«O que o dinheiro faz por nós não compensa o que fazemos por ele.»
Gustave Flaubert
Cada semana que passa, desde que o Governo socialista ‘geringonciano’ tomou posse, confirma-se que o PS colocou a Concertação Social na gaveta. Isso é absolutamente evidente.
Os acordos para-políticos celebrados com o PCP e o BE reduziram a Concertação Social a um espaço de mera conversa, onde pouco se consensualiza e pouco se acorda em nome dos superiores interesses de Portugal e dos portugueses, pois tem imperado a ‘unipolaridade sindical’.
Essa unipolaridade tem feito o seu caminho, a par das sucessivas decisões em sede de Conselho de Ministros e em sede parlamentar.
Basta consultar a produção política e legislativa das doze Comissões Parlamentares Especializadas para se confirmar que as matérias relativas ao Trabalho e à Segurança Social são as que maioritariamente têm recebido propostas, quer para audição quer para aprovação, por forma a construir um novo edifício jurídico atinente às matérias socio-laborais.
É um erro o que o Governo e o PS estão a fazer, ao colocarem a Concertação Social na gaveta. Um erro que o país e os portugueses vão pagar caro. E que o próprio PS, no médio e longo prazo, também pagará.
A unilateralidade da distribuição de rendimentos e de demais direitos, sem olhar à realidade do país, à sua economia, ao seu modelo económico, ao que os representantes dos diversos sectores da atividade económica sustentam, é um enorme erro. Pode servir para neutralizar os parceiros políticos da ‘geringonça’, para subir nas sondagens, mas é sol de pouca dura. Porque em países como o nosso precisamos de muito mais do que viver em festa de distribuição de rendimentos, direitos, expectativas, etc.

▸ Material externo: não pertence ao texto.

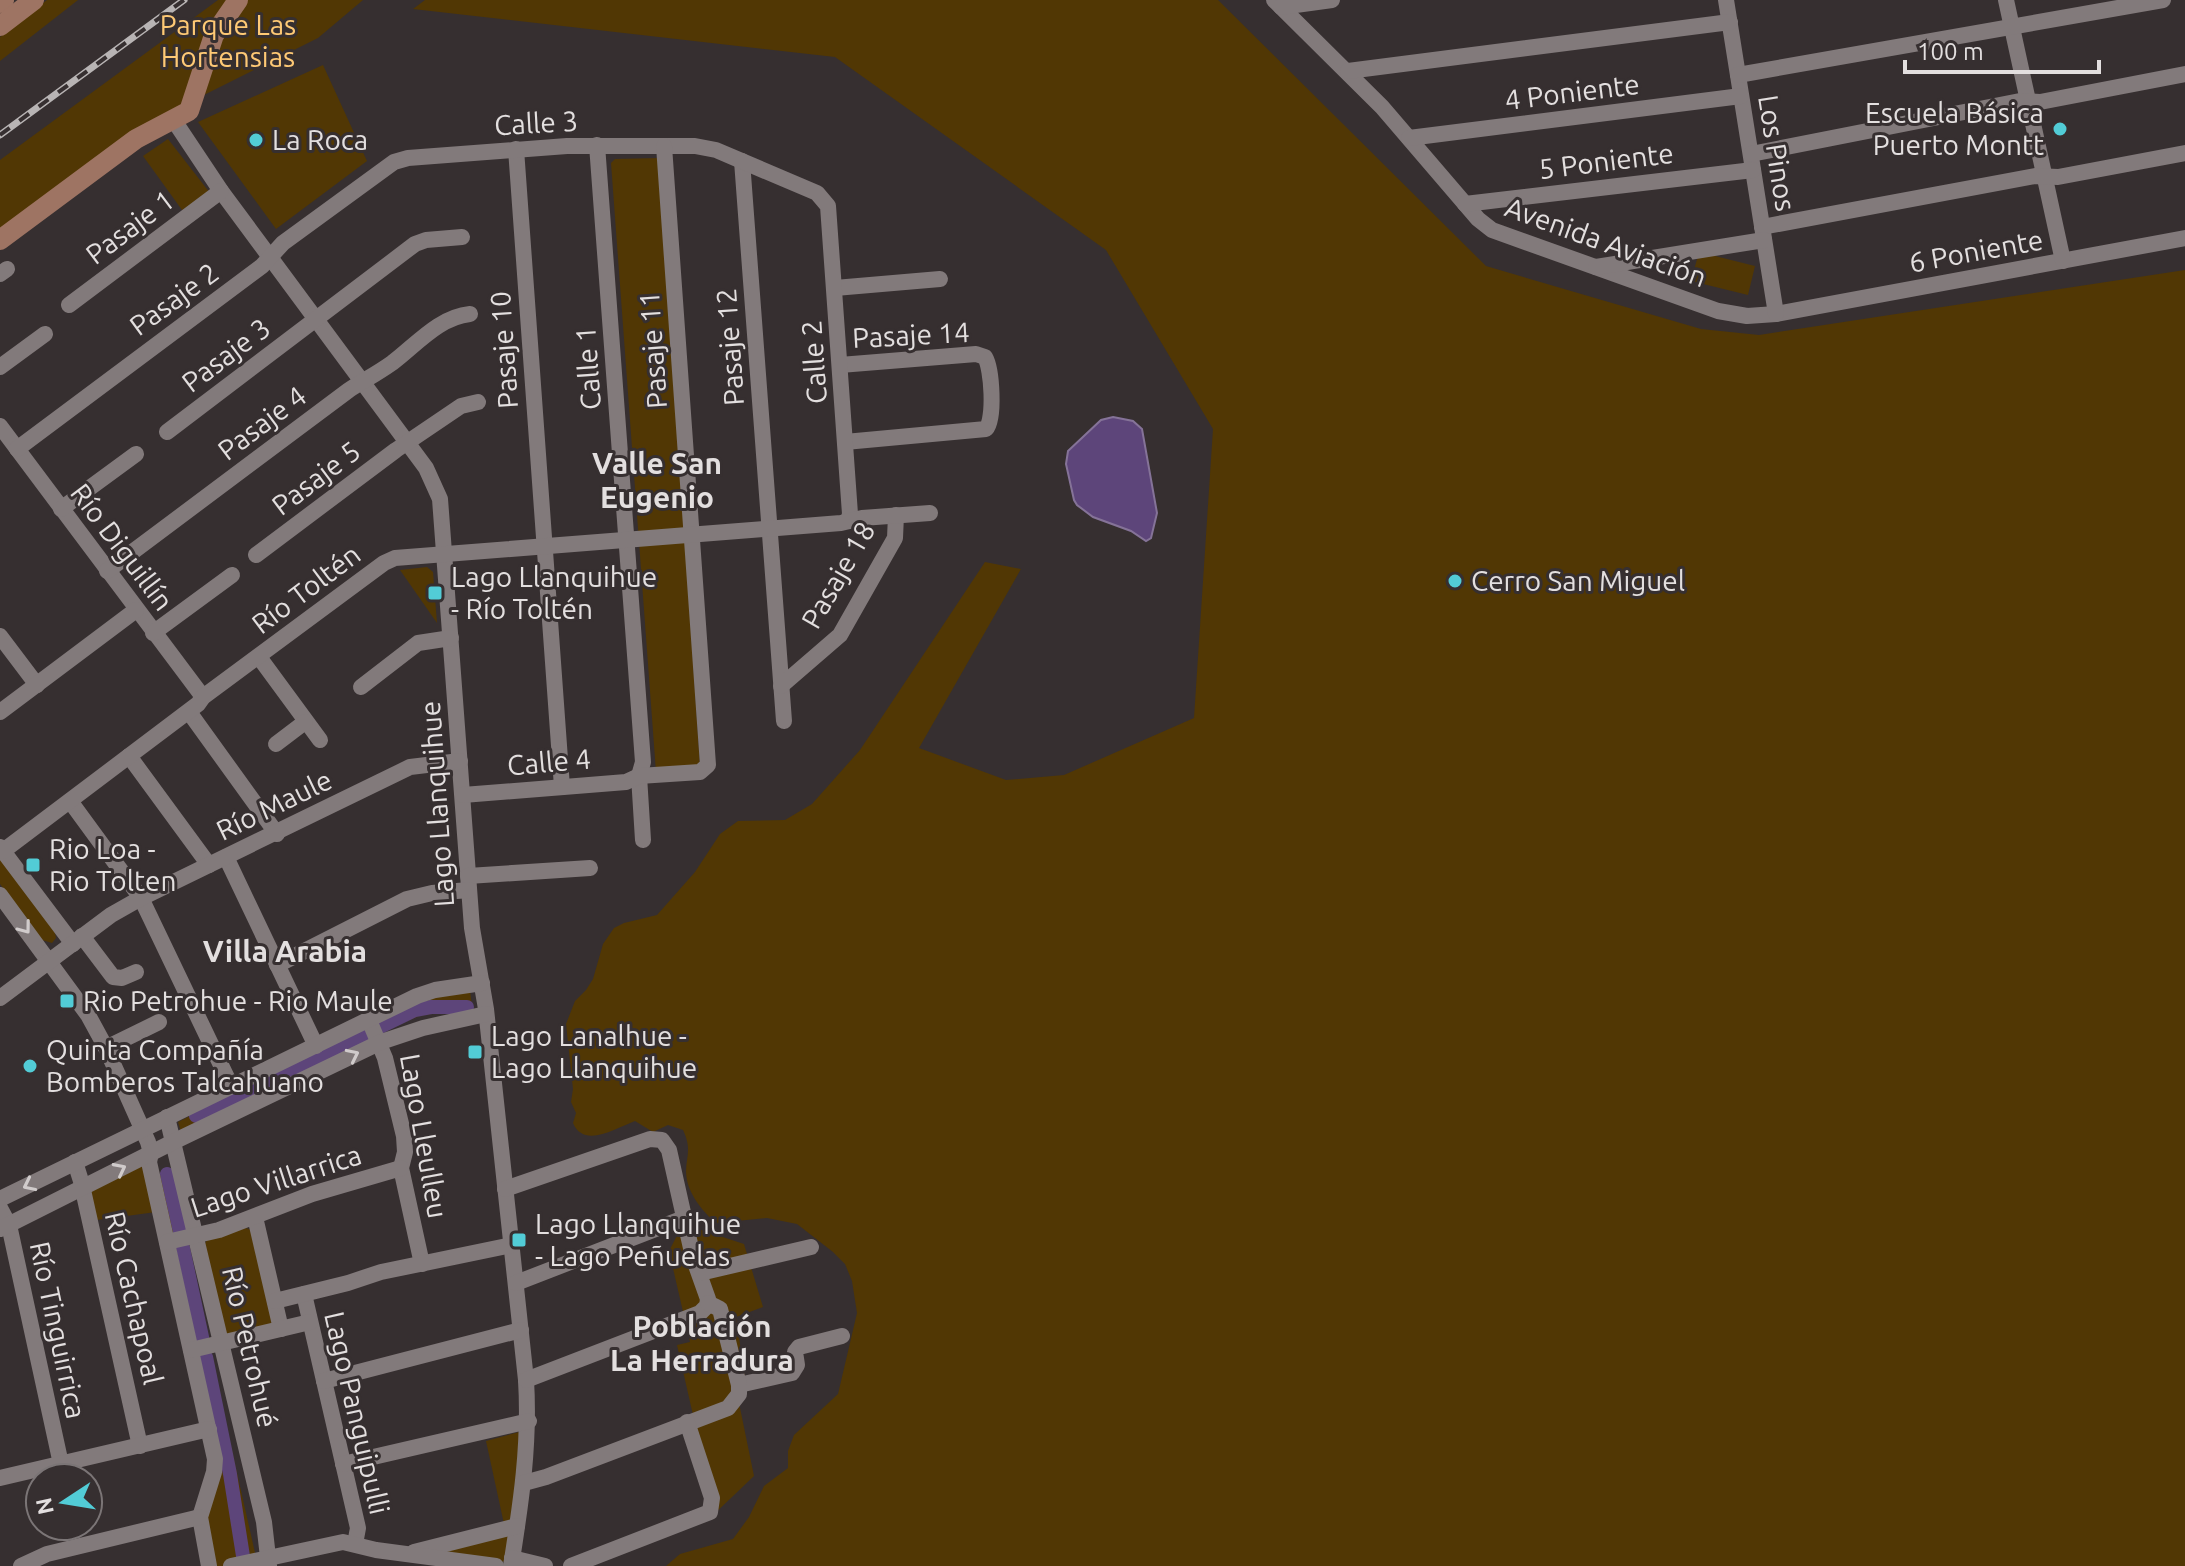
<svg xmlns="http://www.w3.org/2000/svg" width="2185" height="1566" font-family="Ubuntu,sans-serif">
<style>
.green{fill:#513704}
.water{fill:#5d457a;stroke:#857398;stroke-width:2}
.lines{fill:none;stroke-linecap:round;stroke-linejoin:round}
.canal{stroke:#5d457a;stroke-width:14}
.minor{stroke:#827a7b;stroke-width:16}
.major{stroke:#9e7463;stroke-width:20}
.rail-casing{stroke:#b8b4b4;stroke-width:7}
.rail{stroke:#362f30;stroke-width:4;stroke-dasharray:12;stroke-linecap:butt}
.oneway{stroke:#d0cbcb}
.poi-dot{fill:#52ccd6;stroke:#362f30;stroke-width:3}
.labels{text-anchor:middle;stroke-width:6;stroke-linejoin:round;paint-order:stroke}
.park-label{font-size:28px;fill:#fec975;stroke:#362f30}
.street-label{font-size:28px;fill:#e3dfdf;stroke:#362f30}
.poi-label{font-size:28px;fill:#e3dfdf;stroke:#362f30;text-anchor:start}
.neighbourhood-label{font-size:30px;font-weight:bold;fill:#e3dfdf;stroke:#362f30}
</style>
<rect width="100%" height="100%" fill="#362f30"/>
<g class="green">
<path d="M47 0H78L0 61V37Z"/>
<path d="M218 0H363L318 38 138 128 0 230V160Z"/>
<path d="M425 0H1218L1486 266 1701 329 1759 335 2185 270V1566H666L680 1554 733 1539 749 1517 764 1486 788 1468V1451L794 1435 838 1394 857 1313 852 1281 845 1264 833 1252 797 1224 767 1218 716 1223C704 1213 690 1196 687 1180 683 1160 694 1153 683 1130L668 1125 653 1132 635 1121C616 1128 584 1149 573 1123L576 1113 571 1102 573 1089 566 1024 575 1001 586 990 593 979 603 944 614 928 624 923 657 915 695 872 720 834 738 821 785 820 812 804 860 750 985 562 1021 569 919 748 1006 780 1064 775 1194 718 1213 429 1106 250 835 57 413 9Z"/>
<path d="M323 65 367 161 276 229 198 122Z"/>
<path d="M168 139 210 193 182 210 143 156Z"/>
<path d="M660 158 700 767 656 772 611 163 615 159Z"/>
<path d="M1699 252 1755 266 1748 295 1691 281Z"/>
<path d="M427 567 433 572 437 623 400 570Z"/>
<path d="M0 857 54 929 56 938 52 943 42 940 0 884Z"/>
<path d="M470 990 472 1007 419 1016 361 1040 181 1132 178 1122 387 1018 436 997Z"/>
<path d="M142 1162 156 1212 97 1220 87 1191Z"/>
<path d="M169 1172 258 1566H204L202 1535 221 1466 151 1179Z"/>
<path d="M683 1224 744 1244 763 1307 736 1317 746 1385 739 1403 754 1476 709 1519 696 1428 677 1345 690 1342 669 1251Z"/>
<path d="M246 1228 254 1231 275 1320 271 1327 223 1335 203 1246 207 1240Z"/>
<path d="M523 1431 511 1523 504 1524 486 1441Z"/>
<path d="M510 1532 506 1562 427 1553Z"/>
</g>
<path class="water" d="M1113 417 1133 421 1142 429 1157 513 1151 538 1146 541 1131 531 1093 517 1077 505 1074 500 1066 464 1068 451 1101 420Z"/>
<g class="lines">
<g class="canal">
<path d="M196 1116 415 1010 431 1007H467"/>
<path d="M167 1174 180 1232"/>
<path d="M183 1248 202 1337"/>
<path d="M206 1357 230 1474 243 1556"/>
</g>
<g class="minor">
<path d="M1274 0 1382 107 1478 219 1492 230 1718 311 1747 316 1776 314 2185 238"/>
<path d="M1726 0 1776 314"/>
<path d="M2006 0 2063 261"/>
<path d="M1281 7 1332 0"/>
<path d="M1348 71 1730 22"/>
<path d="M1738 75 2163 0"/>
<path d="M173 119 221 191 426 468 440 499 472 928 486 1009 526 1380C530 1444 521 1503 511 1566"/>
<path d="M1409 138 1741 96"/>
<path d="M597 145 643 762 639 776 643 840"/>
<path d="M516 149 562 787"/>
<path d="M1751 154 2020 101 2040 102 2185 74"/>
<path d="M742 161 784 721"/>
<path d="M1465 204 1753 170"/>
<path d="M1762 227 2035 176 2058 177 2185 153"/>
<path d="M1596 267 1764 240"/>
<path d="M0 274 7 269"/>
<path d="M835 288 940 279"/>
<path d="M69 305 221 191"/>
<path d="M840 365 976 354 985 357C992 369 995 419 986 429L845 442"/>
<path d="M0 367 45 334"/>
<path d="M0 426 203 697"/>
<path d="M167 432 415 244 426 240 462 237"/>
<path d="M17 449 262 266 283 243 394 162 408 158 567 146H695L716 150 817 193 828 206 850 514 848 521"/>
<path d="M61 509 136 454"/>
<path d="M256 555 396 450 461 406 478 402"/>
<path d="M107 571 349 390C363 381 378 373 392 363 416 345 439 317 470 314"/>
<path d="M153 633 232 575"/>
<path d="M0 636 37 685"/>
<path d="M259 657 320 740"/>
<path d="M781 686 840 635 895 538 896 515"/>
<path d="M361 687 418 643 451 638"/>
<path d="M0 712 136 610"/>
<path d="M189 712 277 834"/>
<path d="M276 744 305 722"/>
<path d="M129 756 209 865"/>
<path d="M463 795 626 782 639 776 700 772 708 765 664 146"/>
<path d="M70 801 141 898 231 1086"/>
<path d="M0 847 73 944"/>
<path d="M3 851 198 704 203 697 384 563 395 558 841 523 862 518 930 513"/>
<path d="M226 857 316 1046"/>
<path d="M468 876 590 868"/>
<path d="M0 895 88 1015 106 1048 148 1142 151 1153 149 1162 215 1459 214 1472 200 1517 209 1566"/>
<path d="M82 936 113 977 122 978 136 972"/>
<path d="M277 965 407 899 432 893 469 890"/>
<path d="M0 998 111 915 141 898 410 767 460 761"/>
<path d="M369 1020 385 1058 404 1136 405 1152 401 1168 422 1264"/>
<path d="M106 1048 159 1022"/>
<path d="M167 1117 264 1522 269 1566"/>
<path d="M75 1162 81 1181 140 1446"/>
<path d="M505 1189 650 1139 662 1140 669 1150 693 1257 708 1299 707 1306 700 1313 526 1380"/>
<path d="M0 1199 417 996 435 990 482 983"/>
<path d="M0 1208 9 1225 61 1464"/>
<path d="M255 1217 281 1329"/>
<path d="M0 1229 175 1141 381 1042 423 1028 486 1014"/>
<path d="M167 1242 219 1230 312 1194 401 1168"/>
<path d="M700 1273 811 1247"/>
<path d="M516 1283 684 1218"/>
<path d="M304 1294 358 1528 355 1544"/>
<path d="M275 1301 348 1283 381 1272 512 1245"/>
<path d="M191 1350 310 1322"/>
<path d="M324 1381 521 1330"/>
<path d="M739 1385 792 1373 797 1365 795 1352 799 1347 842 1336"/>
<path d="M343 1464 529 1421"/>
<path d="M0 1478 209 1429"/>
<path d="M524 1483 546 1477 728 1408 739 1394V1385L720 1309 708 1303"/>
<path d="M414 1552 517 1526"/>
<path d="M512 1558 545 1566"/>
<path d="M21 1566 47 1554 200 1517"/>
<path d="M231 1566 343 1542 376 1550 496 1566"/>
<path d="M571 1566 710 1512 712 1498 687 1422"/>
</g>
<g class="major">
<path d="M0 3 4 0"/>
<path d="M0 26 34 0"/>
<path d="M0 240 136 139 189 111 214 35 238 0"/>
</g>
<g class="rail-casing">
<path id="rail" d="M0 135 184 0"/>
</g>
<use href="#rail" class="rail"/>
</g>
<defs><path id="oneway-chevron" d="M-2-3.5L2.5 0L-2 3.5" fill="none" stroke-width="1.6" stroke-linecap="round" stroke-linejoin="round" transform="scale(2)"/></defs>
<g class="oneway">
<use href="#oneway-chevron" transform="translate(25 928) rotate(53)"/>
<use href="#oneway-chevron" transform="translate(353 1055) rotate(-26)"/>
<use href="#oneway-chevron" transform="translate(120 1169) rotate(-27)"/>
<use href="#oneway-chevron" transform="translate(29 1185) rotate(154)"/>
</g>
<g class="poi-dot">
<circle cx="2060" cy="129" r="8"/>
<circle cx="256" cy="140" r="8"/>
<circle cx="1455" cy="581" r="8"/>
<rect x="427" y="585" width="16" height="16" rx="4"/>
<rect x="25" y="857" width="16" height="16" rx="4"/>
<rect x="59" y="993" width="16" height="16" rx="4"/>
<rect x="467" y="1044" width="16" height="16" rx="4"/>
<circle cx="30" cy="1066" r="8"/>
<rect x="511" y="1232" width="16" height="16" rx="4"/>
</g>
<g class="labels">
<g class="park-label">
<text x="228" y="35">Parque Las<tspan x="228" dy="32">Hortensias</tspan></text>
</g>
<g class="street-label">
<text transform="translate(1572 92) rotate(-7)" y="10">4 Poniente</text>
<text transform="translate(536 123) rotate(-3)" y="10">Calle 3</text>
<text transform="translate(1777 153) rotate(81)" y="10">Los Pinos</text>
<text transform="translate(1606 161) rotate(-7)" y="10">5 Poniente</text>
<text transform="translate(130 227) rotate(-37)" y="10">Pasaje 1</text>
<text transform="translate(1606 242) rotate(20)" y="10">Avenida Aviación</text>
<text transform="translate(1976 251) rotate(-10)" y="10">6 Poniente</text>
<text transform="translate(174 299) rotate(-36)" y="10">Pasaje 2</text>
<text transform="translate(911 335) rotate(-3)" y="10">Pasaje 14</text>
<text transform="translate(730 347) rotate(-94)" y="10">Pasaje 12</text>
<text transform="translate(504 350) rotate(-94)" y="10">Pasaje 10</text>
<text transform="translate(653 350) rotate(-94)" y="10">Pasaje 11</text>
<text transform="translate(226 355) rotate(-37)" y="10">Pasaje 3</text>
<text transform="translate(814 362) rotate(-94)" y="10">Calle 2</text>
<text transform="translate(588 368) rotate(-94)" y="10">Calle 1</text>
<text transform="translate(262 423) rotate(-37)" y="10">Pasaje 4</text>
<text transform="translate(316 478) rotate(-37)" y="10">Pasaje 5</text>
<text transform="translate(122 547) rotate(53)" y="10">Río Diguillín</text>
<text transform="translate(838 575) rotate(-60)" y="10">Pasaje 18</text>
<text transform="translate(306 589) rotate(-37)" y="10">Río Toltén</text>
<text transform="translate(549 762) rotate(-5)" y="10">Calle 4</text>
<text transform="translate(437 804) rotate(-94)" y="10">Lago Llanquihue</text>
<text transform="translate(274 805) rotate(-26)" y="10">Río Maule</text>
<text transform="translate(424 1136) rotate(80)" y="10">Lago Lleulleu</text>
<text transform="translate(276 1181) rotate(-18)" y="10">Lago Villarrica</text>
<text transform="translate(134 1298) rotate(77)" y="10">Río Cachapoal</text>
<text transform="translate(58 1330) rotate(78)" y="10">Río Tinguirrica</text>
<text transform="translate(250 1347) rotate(77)" y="10">Río Petrohué</text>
<text transform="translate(357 1413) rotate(77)" y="10">Lago Panguipulli</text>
</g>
<g class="poi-label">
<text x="2044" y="123" text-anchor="end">Escuela Básica<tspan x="2044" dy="32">Puerto Montt</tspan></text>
<text x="272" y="150">La Roca</text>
<text x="451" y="587">Lago Llanquihue<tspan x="451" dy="32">- Río Toltén</tspan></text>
<text x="1471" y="591">Cerro San Miguel</text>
<text x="49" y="859">Rio Loa -<tspan x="49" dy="32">Rio Tolten</tspan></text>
<text x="83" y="1011">Rio Petrohue - Rio Maule</text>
<text x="491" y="1046">Lago Lanalhue -<tspan x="491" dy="32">Lago Llanquihue</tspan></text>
<text x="46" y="1060">Quinta Compañía<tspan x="46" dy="32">Bomberos Talcahuano</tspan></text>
<text x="535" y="1234">Lago Llanquihue<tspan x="535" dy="32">- Lago Peñuelas</tspan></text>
</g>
<g class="neighbourhood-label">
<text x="657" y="474">Valle San<tspan x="657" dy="34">Eugenio</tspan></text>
<text x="285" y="962">Villa Arabia</text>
<text x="702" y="1337">Población<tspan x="702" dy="34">La Herradura</tspan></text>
</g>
</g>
<g transform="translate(64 1502) rotate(258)"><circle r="38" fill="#362f30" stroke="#7b7576" stroke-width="2"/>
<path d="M0-6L14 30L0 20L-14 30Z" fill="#52ccd6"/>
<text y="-12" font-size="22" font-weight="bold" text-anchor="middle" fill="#e3dfdf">N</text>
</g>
<path d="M1905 60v12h194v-12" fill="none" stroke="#e3dfdf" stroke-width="4"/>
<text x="1917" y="60" font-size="24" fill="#e3dfdf" stroke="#362f30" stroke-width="6" paint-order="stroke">100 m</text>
</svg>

Sejamos sérios. Todos nós respeitamos e professamos a defesa dos direitos sociais e colectivos, e gostaríamos de viver num país sem fome, sem pobreza, etc. E com qualidade e nível de vida acima da média, com poucas diferenças sociais e económicas. Só que a realidade é a que é — e não a que desejaríamos que fosse.
Uma coisa é certa: quando o ex-primeiro-ministro e secretário-geral do PS Mário Soares criou em 1984 o Conselho Permanente de Concertação Social, as intenções eram as melhores: consensualizar ao máximo todas as matérias atinentes ao Trabalho e à Segurança Social.
E já à época, combatendo o que o PCP e outros movimentos de extrema-esquerda defendiam. Que, na prática, é muito do que hoje preconizam o BE, o PCP e a ala radical do PS (que só por mero interesse não está no PCP ou no BE).
A extrema-esquerda impõe ao Governo a desvalorização da Concertação Social, e a utilização da Assembleia da República para aprovar um conjunto de matérias neste domínio. Fugindo à realidade, à política do compromisso, condicionando cada vez mais os caminhos do consenso de que Portugal e os portugueses tanto necessitam.
O preço das cedências do Governo e do PS ao PCP e ao BE vai surgir mais depressa do que se imagina. O país e os portugueses, em geral, ainda não perceberam bem quais serão os impactos negativos da colocação da Concertação Social na gaveta. E quando perceberem já será provavelmente tarde.
Nestas como noutras matérias, quem usa graçolas de mau gosto geralmente não tem razão. Aliás, é curioso que aqueles (sobretudo PCP e BE) que sempre desvalorizaram o Parlamento, trocando-o pela rua, agora coloquem a rua no baú – e, ao fim de tantas décadas de democracia, revelem um amor súbito pelo Parlamento.
É óbvio que estamos perante um exemplo claro da incoerência e da falta de memória de vários protagonistas da esquerda. Confirmando que ser de esquerda ou de extrema-esquerda, como recentemente escrevemos, não é um certificado de virtude. Antes pelo contrário.